### What to work on:
Give the records again exactly as written. Leave out the pictures.

*** Exercise material

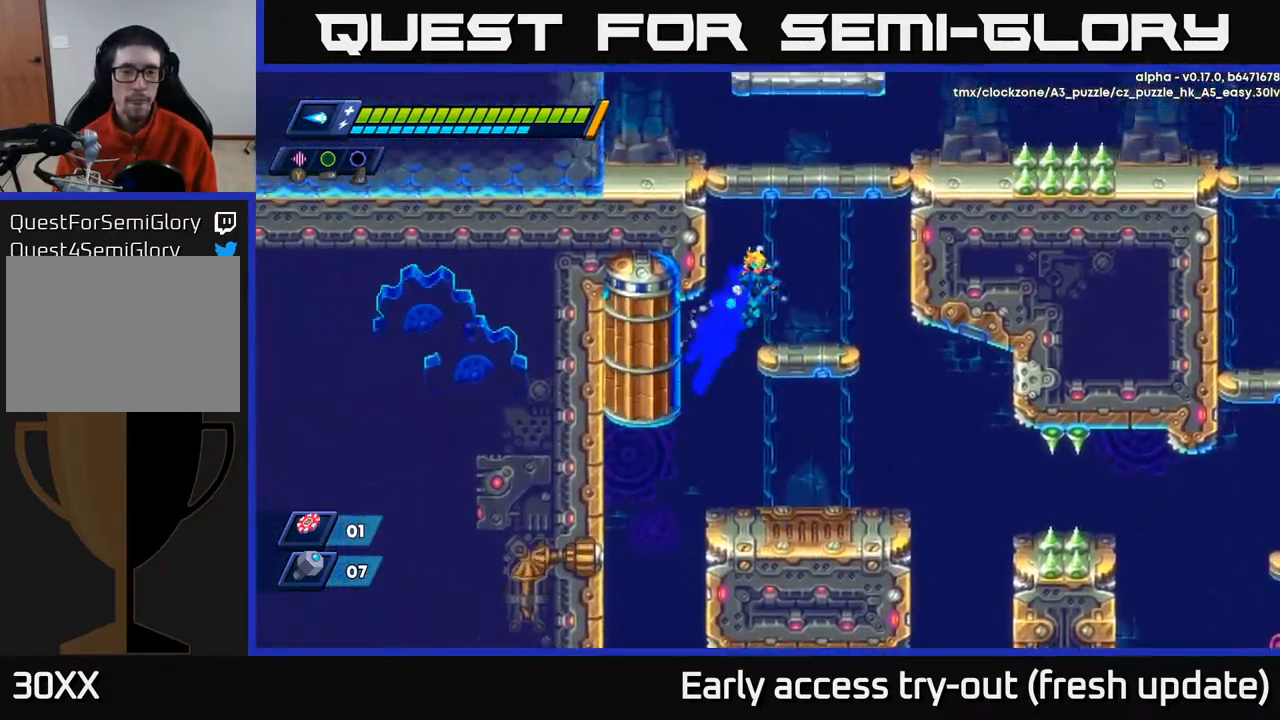
{"buttons": ["A", "R2", "DPAD_RIGHT"], "left_stick": "center", "right_stick": "center", "events": [[17, "A", "up"], [250, "A", "down"], [417, "A", "up"], [467, "A", "down"]]}
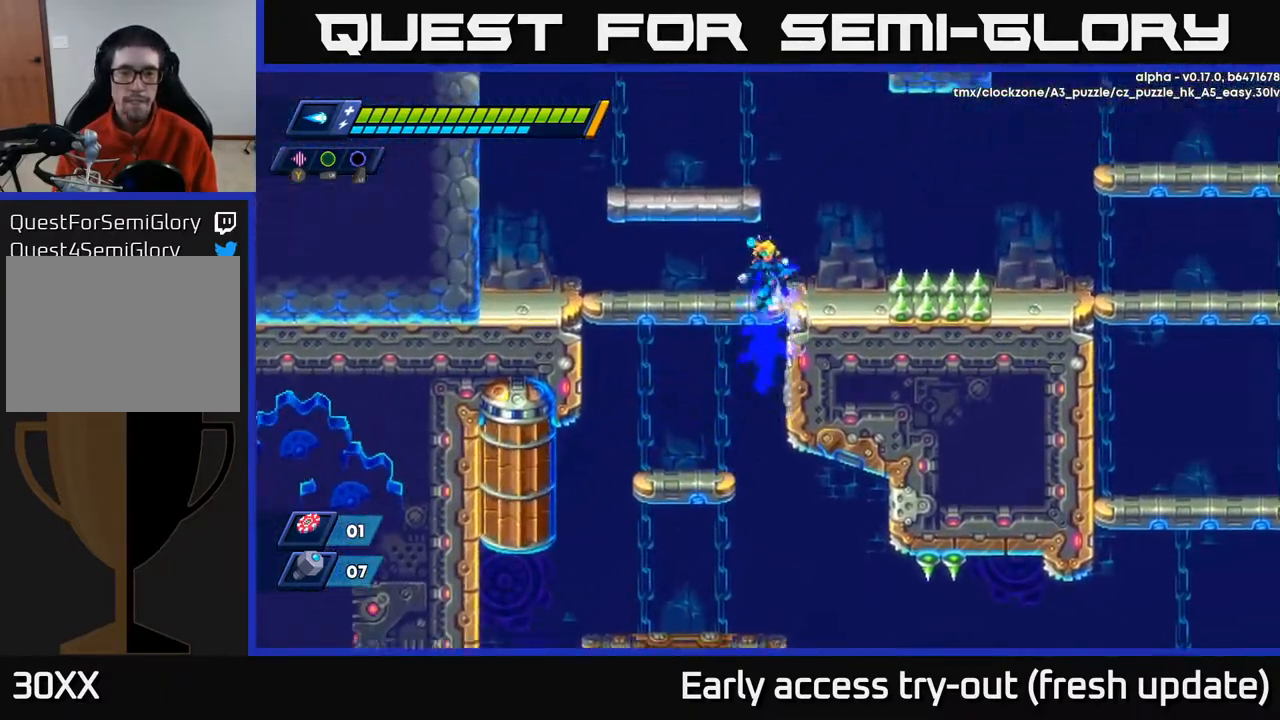
{"buttons": ["A", "R2", "DPAD_RIGHT"], "left_stick": "center", "right_stick": "center", "events": [[83, "A", "up"], [117, "R2", "up"], [350, "R2", "down"], [367, "A", "down"]]}
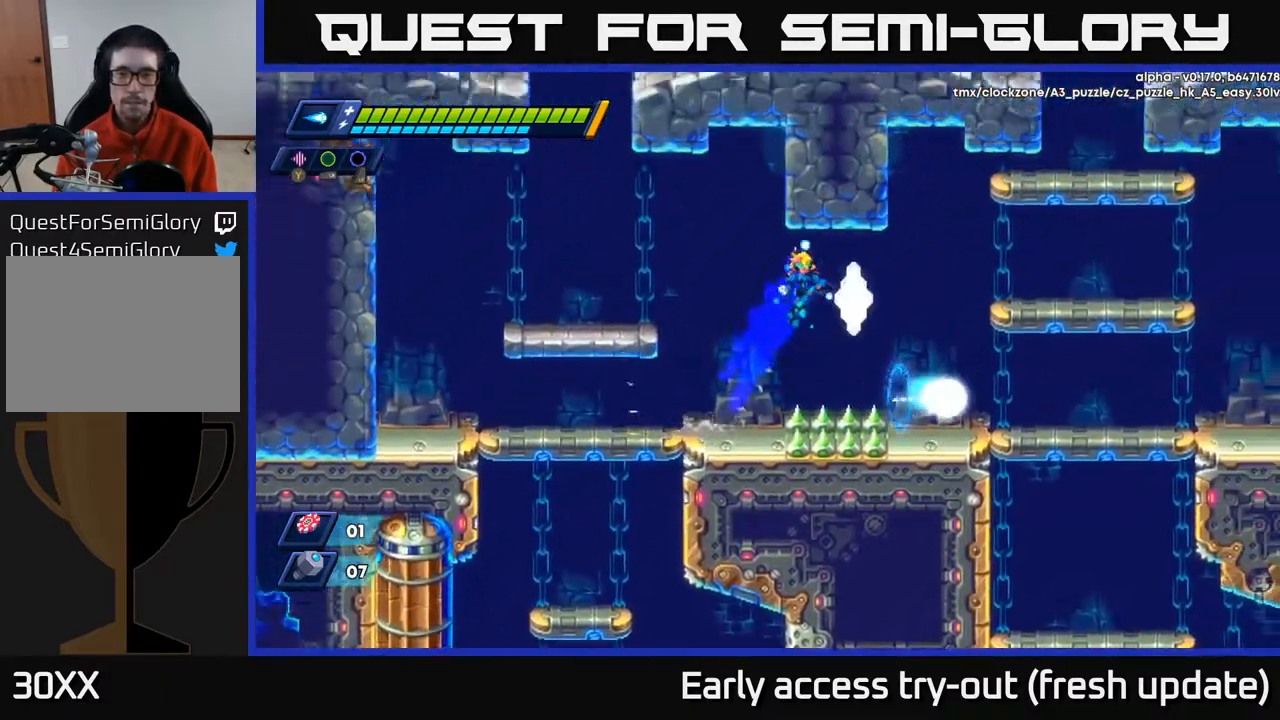
{"buttons": ["DPAD_RIGHT"], "left_stick": "center", "right_stick": "center", "events": [[150, "A", "up"], [283, "R2", "up"]]}
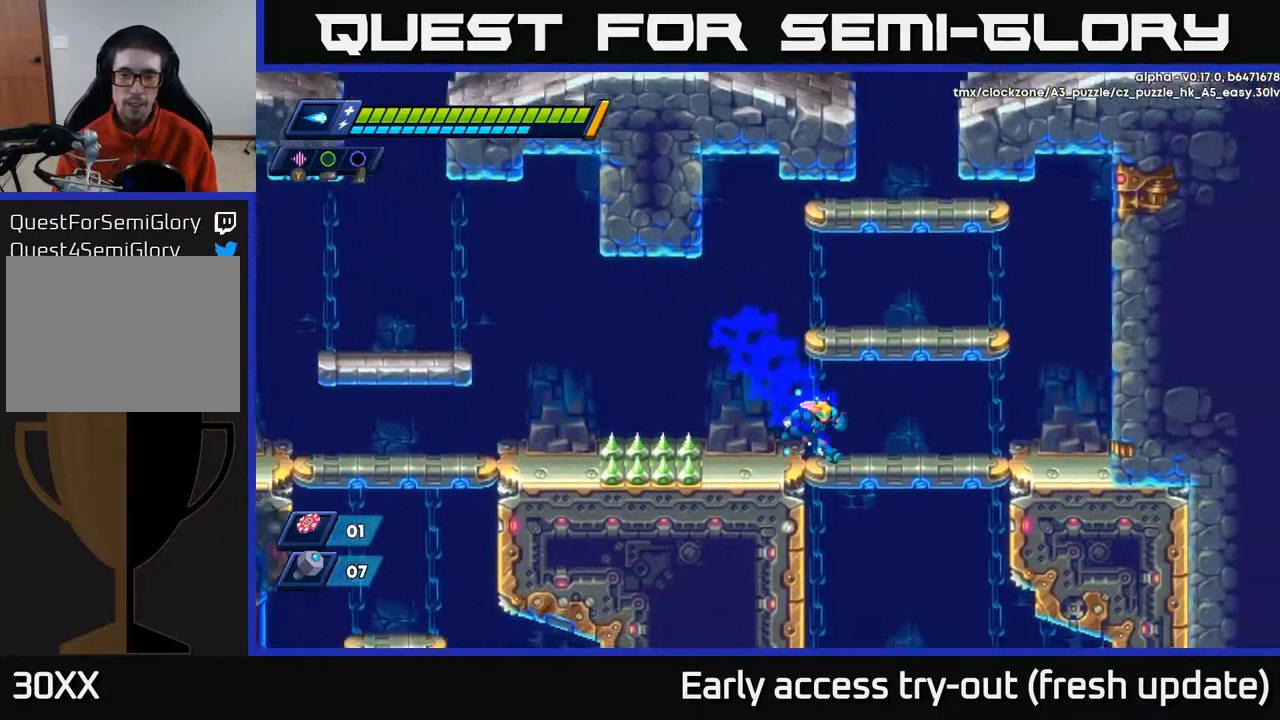
{"buttons": ["DPAD_DOWN", "DPAD_RIGHT"], "left_stick": "center", "right_stick": "down", "events": [[100, "DPAD_DOWN", "down"], [150, "A", "down"], [150, "DPAD_RIGHT", "up"], [200, "A", "up"], [283, "DPAD_DOWN", "up"], [300, "DPAD_RIGHT", "down"], [467, "right_stick", "down"], [500, "DPAD_DOWN", "down"]]}
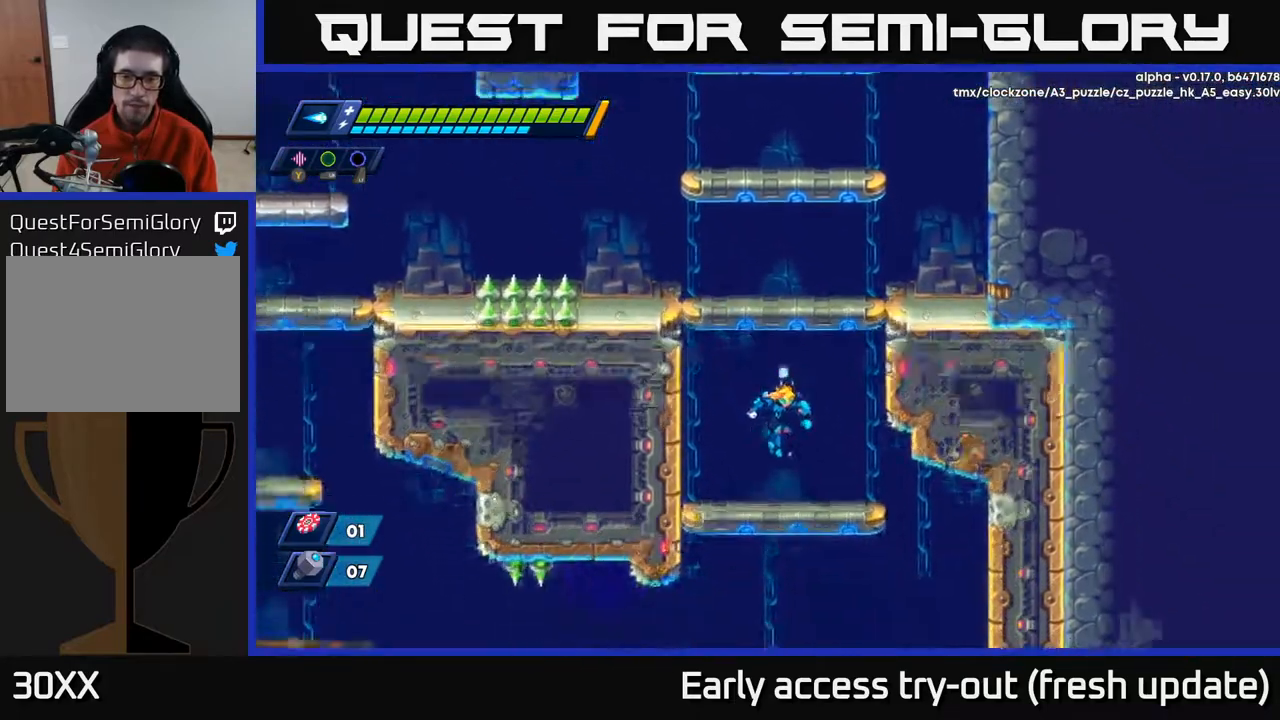
{"buttons": ["DPAD_DOWN"], "left_stick": "center", "right_stick": "center", "events": [[217, "DPAD_RIGHT", "up"], [250, "right_stick", "center"], [333, "A", "down"], [333, "DPAD_RIGHT", "down"], [450, "A", "up"], [450, "DPAD_RIGHT", "up"]]}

******

### Answer box:
{"buttons": ["A", "R2", "DPAD_RIGHT"], "left_stick": "center", "right_stick": "center", "events": [[17, "A", "up"], [250, "A", "down"], [417, "A", "up"], [467, "A", "down"]]}
{"buttons": ["A", "R2", "DPAD_RIGHT"], "left_stick": "center", "right_stick": "center", "events": [[83, "A", "up"], [117, "R2", "up"], [350, "R2", "down"], [367, "A", "down"]]}
{"buttons": ["DPAD_RIGHT"], "left_stick": "center", "right_stick": "center", "events": [[150, "A", "up"], [283, "R2", "up"]]}
{"buttons": ["DPAD_DOWN", "DPAD_RIGHT"], "left_stick": "center", "right_stick": "down", "events": [[100, "DPAD_DOWN", "down"], [150, "A", "down"], [150, "DPAD_RIGHT", "up"], [200, "A", "up"], [283, "DPAD_DOWN", "up"], [300, "DPAD_RIGHT", "down"], [467, "right_stick", "down"], [500, "DPAD_DOWN", "down"]]}
{"buttons": ["DPAD_DOWN"], "left_stick": "center", "right_stick": "center", "events": [[217, "DPAD_RIGHT", "up"], [250, "right_stick", "center"], [333, "A", "down"], [333, "DPAD_RIGHT", "down"], [450, "A", "up"], [450, "DPAD_RIGHT", "up"]]}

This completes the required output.